- Jan van Deemter
- Born: 31 March 1918
- Died: 10 October 2004 (aged 86)
- Education: University of Groningen University of Amsterdam
- Known for: Van Deemter equation
- Scientific career
- Workplaces: Royal Dutch Shell
- Thesis: Theoretische en numerieke behandeling van ontwaterings- en infiltratie-stromings-problemen
- Doctoral advisor: Bartel Leendert van der Waerden

= Jan van Deemter =

Dutch physicist (1918–2004)

Jan Jozef van Deemter (31 March 1918 – 10 October 2004) was a Dutch physicist and engineer known for the Van Deemter equation in chromatography.

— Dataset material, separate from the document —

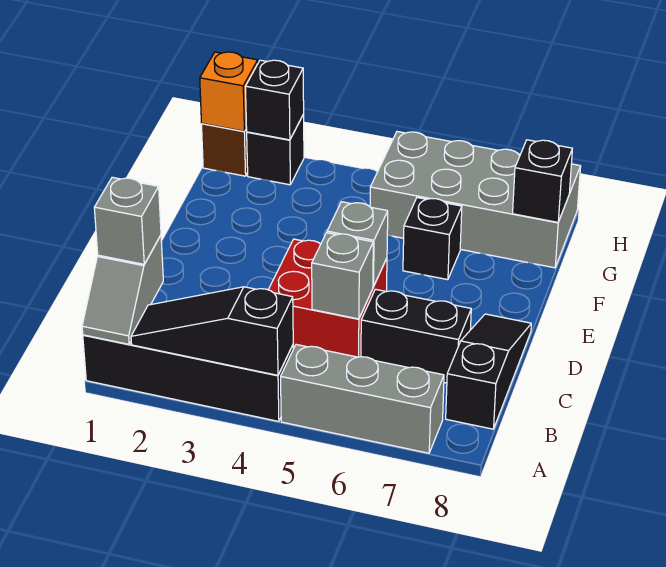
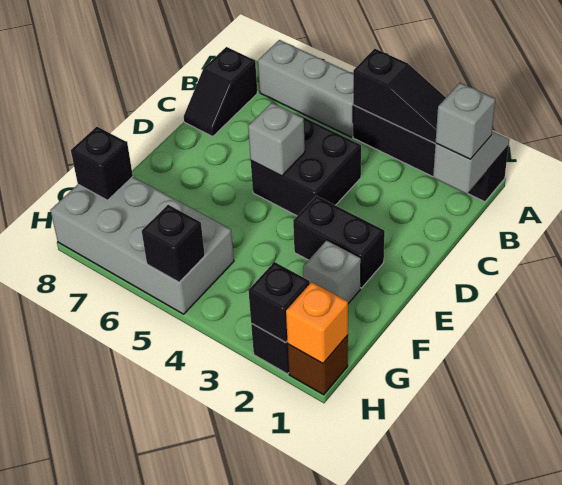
black slope B8:D8 level 1 top B -> black slope B8:C8 level 1 top B
red brick C4:D5 level 1 -> black brick C4:D5 level 1
grey brick C5 level 2 -> grey brick F2 level 1
black brick C6:C7 level 1 -> black brick E2:E3 level 1
black brick F6 level 1 -> black brick H5 level 2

He obtained his doctorate in physics from the University of Amsterdam in June of 1950. Starting in 1947 he began work for Royal Dutch Shell as a researcher and it was there that he developed and published his article in 1956.

==Van Deemter equation==
The van Deemter equation relates the resolving power of a chromatographic column to the various flow and kinetic parameters which cause peak broadening through

$HETP = A + \frac{B}{u} + (C_s +C_m)\cdot u$

Where HETP is the height equivalent theoretical plate, A is the eddy-diffusion parameter, B is the longitudinal diffusion coefficient of the eluting material in the longitudinal direction, C is the resistance to mass transfer coefficient of the analyte between mobile and stationary phase, and u is the linear velocity of the column flow.